DPU Poll Director Kiat-anan Luankaew said that a recent survey on the effects of the implementation of the wage hike in the 7 pilot provinces revealed that production cost has shot up by 16.2%. The study also found that in the next 8 months, 39% of the existing 900,000 SME entrepreneurs in these provinces might stop hiring minimum wage workers, aged less than 20 years old.
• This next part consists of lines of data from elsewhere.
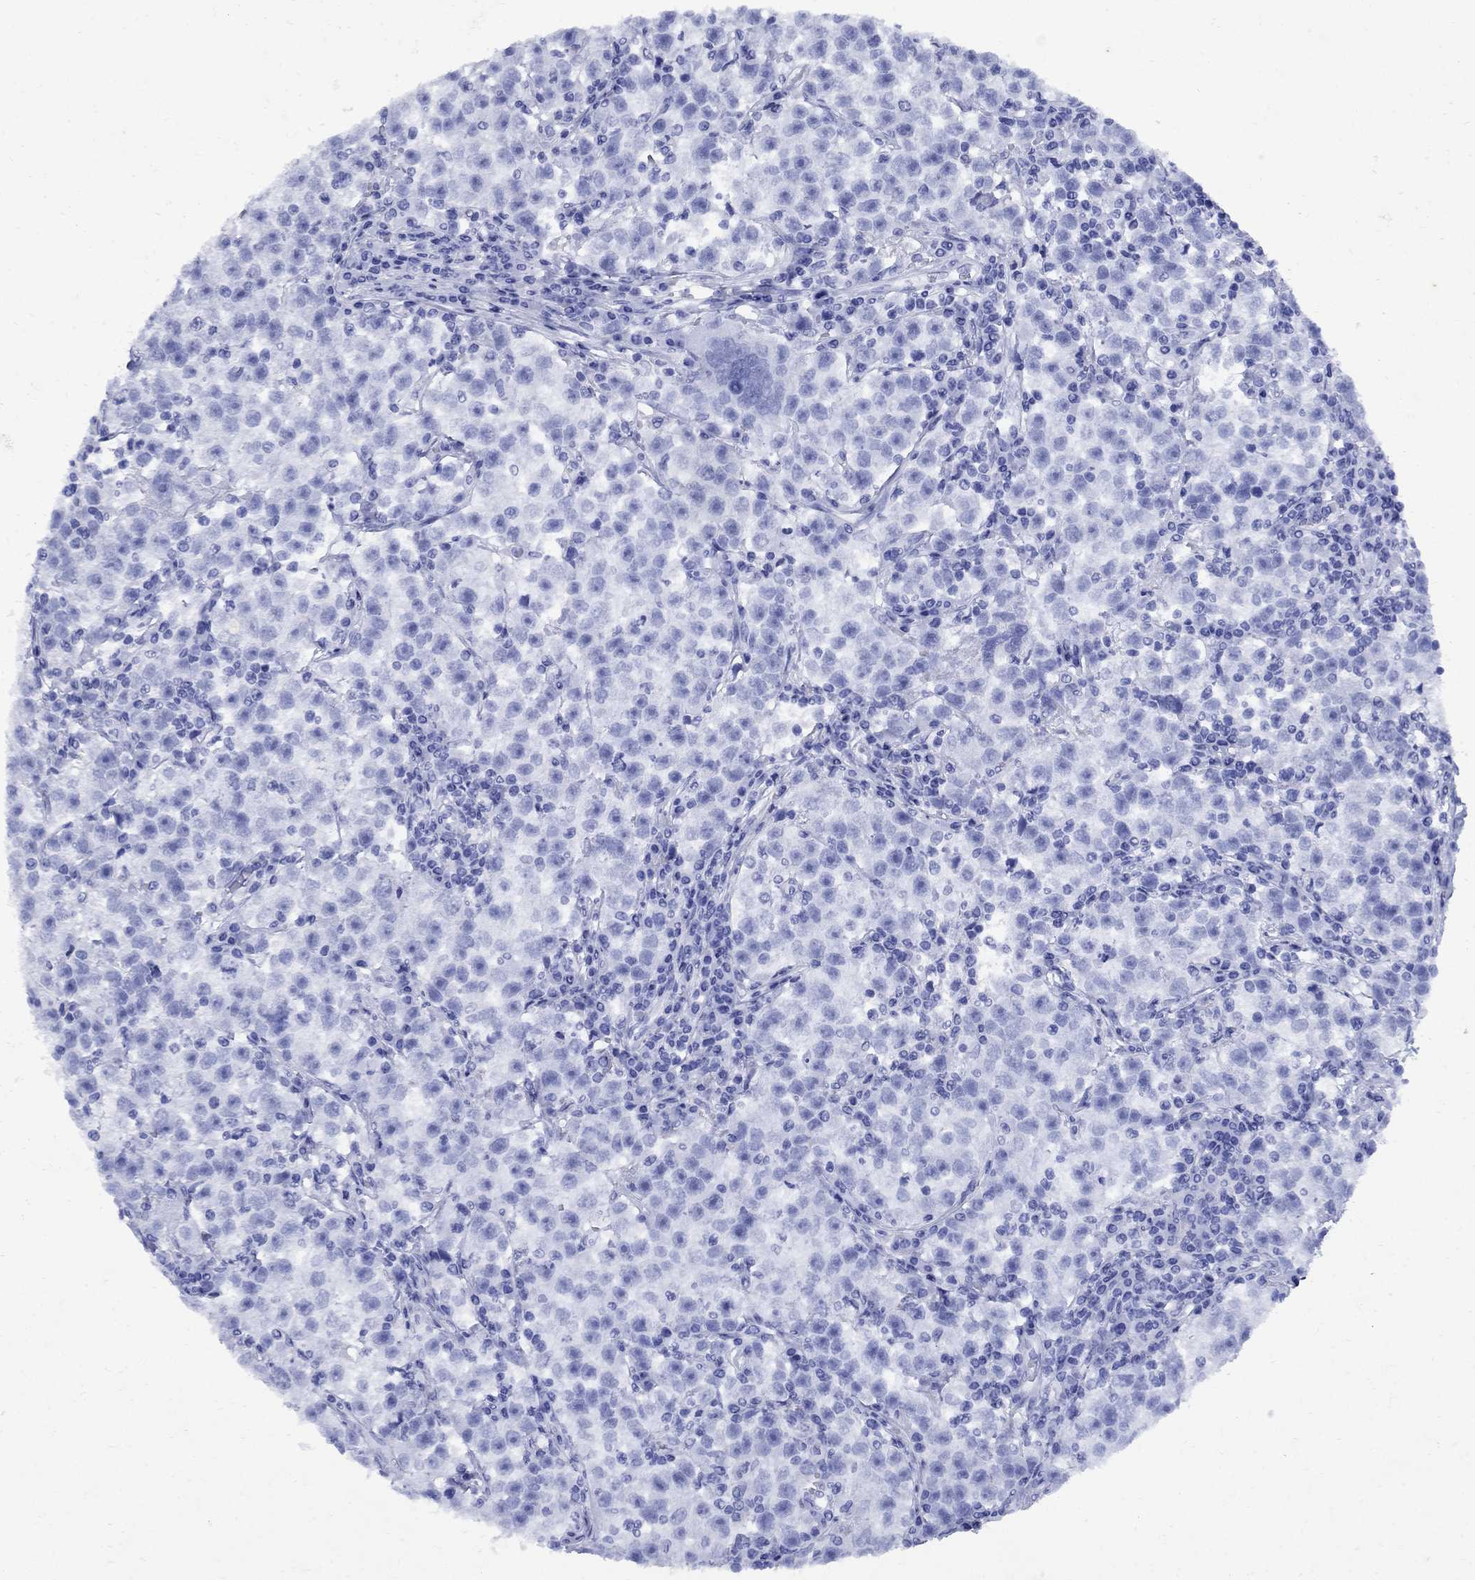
{"staining": {"intensity": "negative", "quantity": "none", "location": "none"}, "tissue": "testis cancer", "cell_type": "Tumor cells", "image_type": "cancer", "snomed": [{"axis": "morphology", "description": "Seminoma, NOS"}, {"axis": "topography", "description": "Testis"}], "caption": "Tumor cells show no significant protein positivity in testis seminoma. The staining is performed using DAB (3,3'-diaminobenzidine) brown chromogen with nuclei counter-stained in using hematoxylin.", "gene": "CD1A", "patient": {"sex": "male", "age": 22}}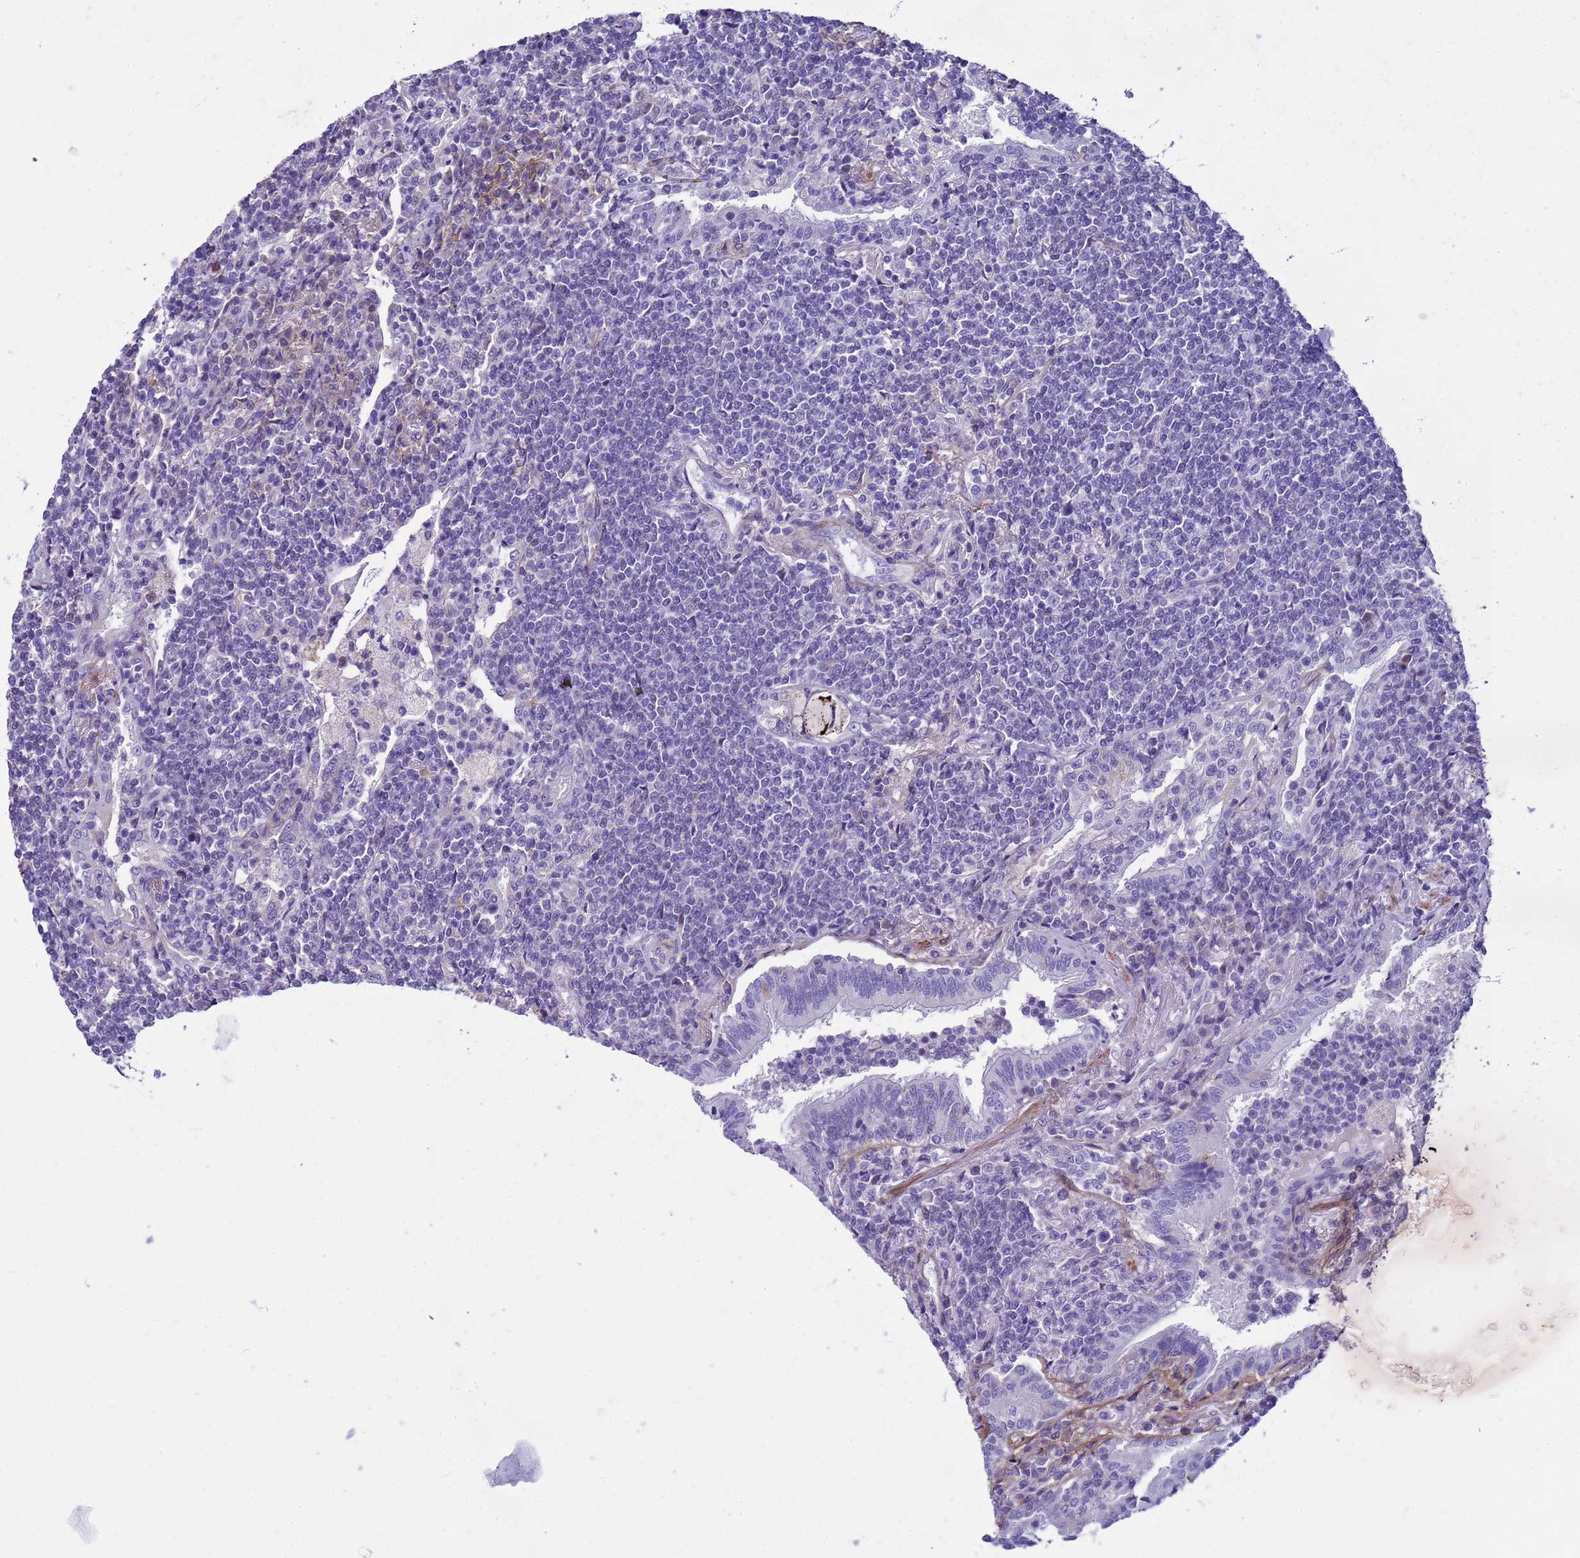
{"staining": {"intensity": "negative", "quantity": "none", "location": "none"}, "tissue": "lymphoma", "cell_type": "Tumor cells", "image_type": "cancer", "snomed": [{"axis": "morphology", "description": "Malignant lymphoma, non-Hodgkin's type, Low grade"}, {"axis": "topography", "description": "Lung"}], "caption": "The histopathology image reveals no significant staining in tumor cells of lymphoma.", "gene": "P2RX7", "patient": {"sex": "female", "age": 71}}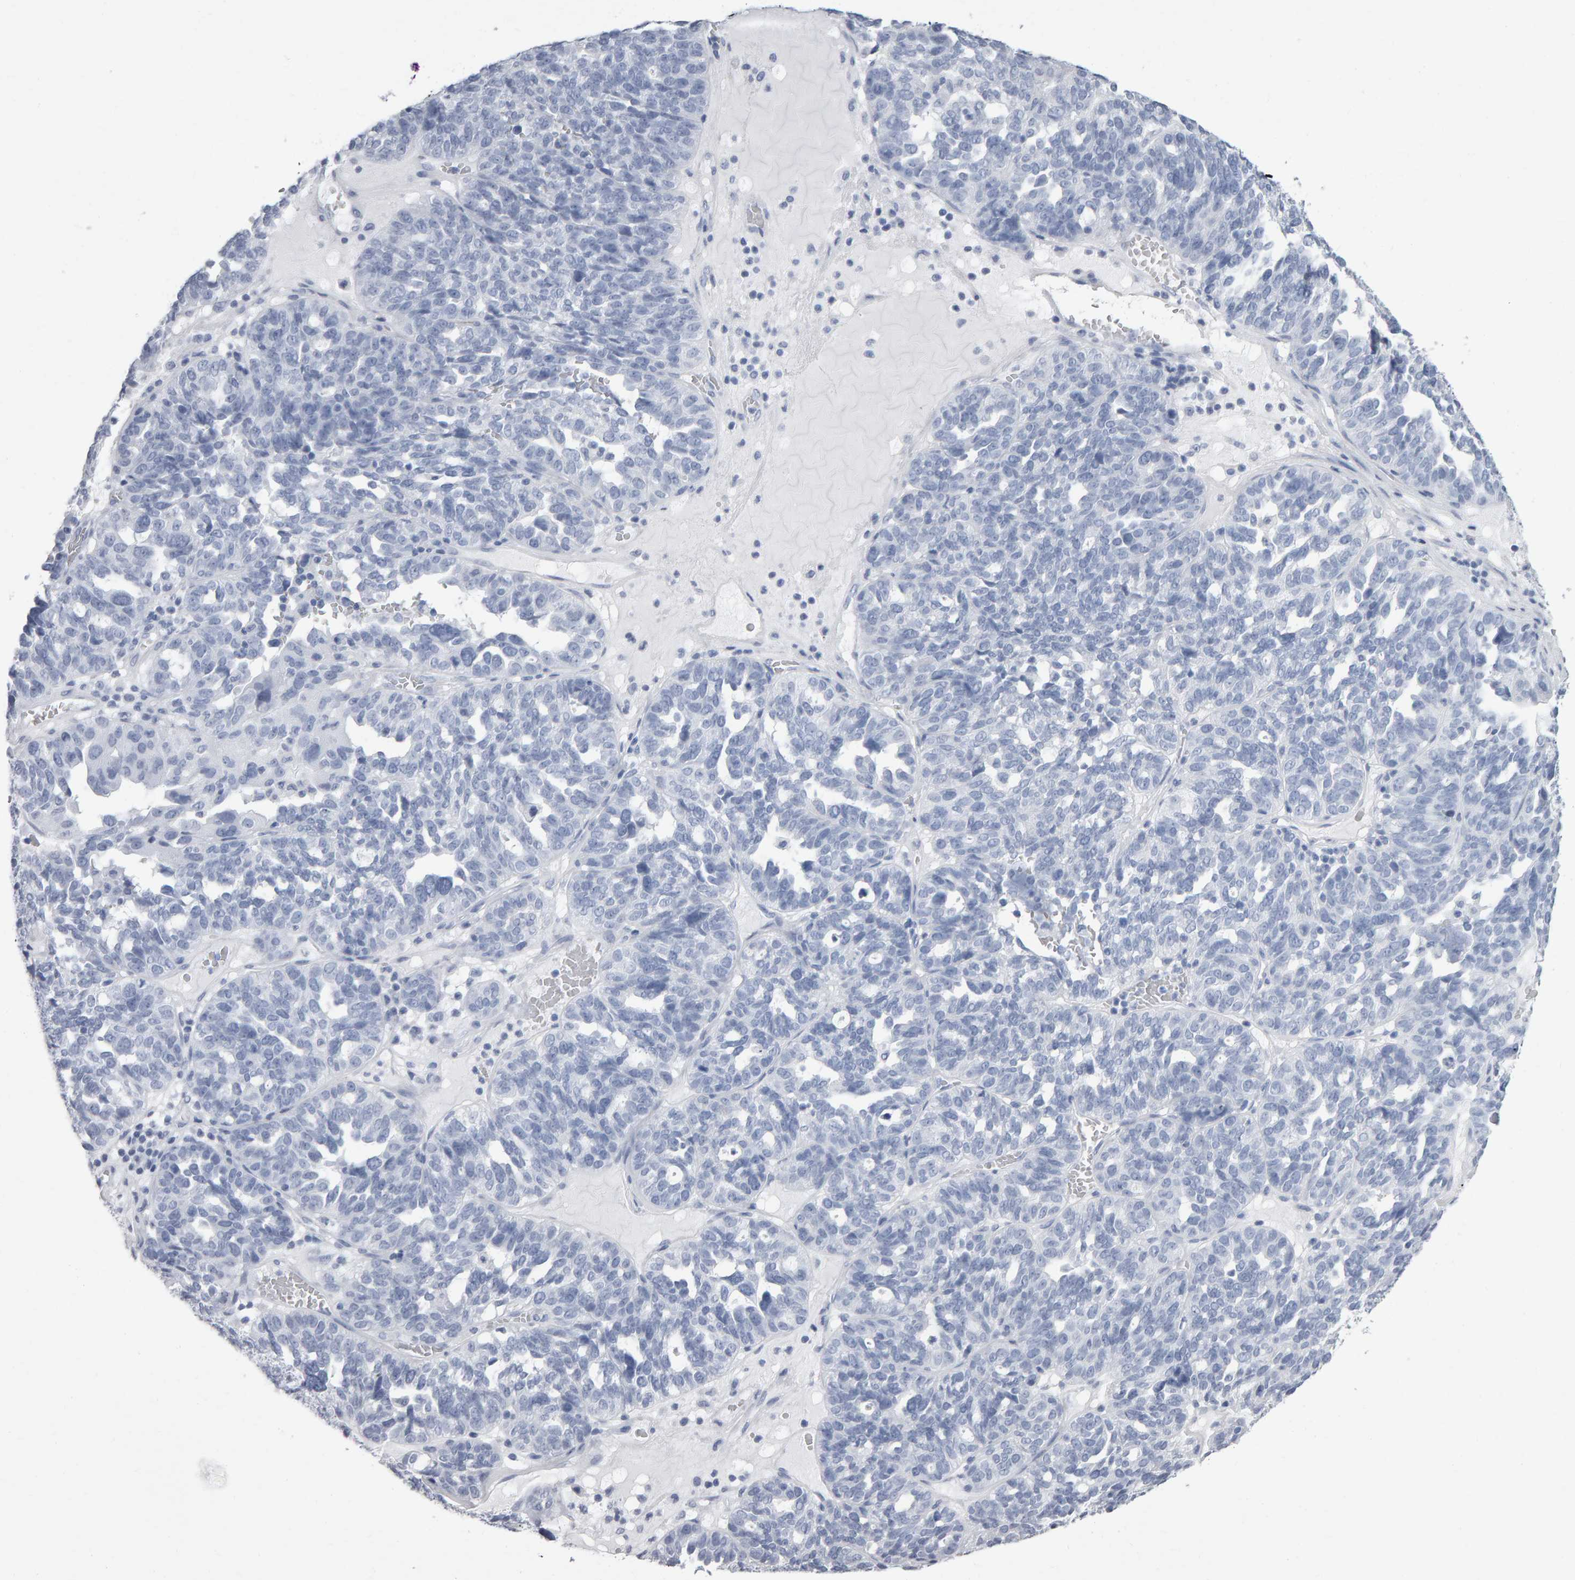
{"staining": {"intensity": "negative", "quantity": "none", "location": "none"}, "tissue": "ovarian cancer", "cell_type": "Tumor cells", "image_type": "cancer", "snomed": [{"axis": "morphology", "description": "Cystadenocarcinoma, serous, NOS"}, {"axis": "topography", "description": "Ovary"}], "caption": "Immunohistochemical staining of serous cystadenocarcinoma (ovarian) shows no significant positivity in tumor cells.", "gene": "NCDN", "patient": {"sex": "female", "age": 59}}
Meanwhile, over 76.6% of the employers have chosen to adapt to the wage hike by enhancing workers’ skills to match with the higher pay, 61.3% are attempting to reduce other initial costs, and 45% are planning to replace manual labor with machinery and equipment during the next 12-18 months.
Once fully implemented, the 300-baht minimum wage policy will raise Thailand’s minimum wage rate to be on par with that of the Philippines while setting it higher than other ASEAN countries. Thailand’s rate will be 14% higher than that of Malaysia, 92% higher than Indonesia, 220% higher than Laos, 284% higher than Vietnam and 380% higher than Cambodia. The wage hike will impact the competitiveness of Thai entrepreneurs in the long run, especially those whose businesses rely mainly on the labor workforce.
Meanwhile, the assistance provided by the government to SMEs has yet to meet the demands of entrepreneurs. Despite its loan issuance for the acquisition of new machinery, the government has not adopted any measure to buy back old machinery at an appropriate price, which has caused the production cost of new machinery to soar. Additionally, only one out of three SMEs are benefiting from the existing assistance measures. The government, thus, needs to monitor production cost, promote production efficiency and improve SME operation process, as well as find new markets and develop workers' skills to correspond to the changing business structure.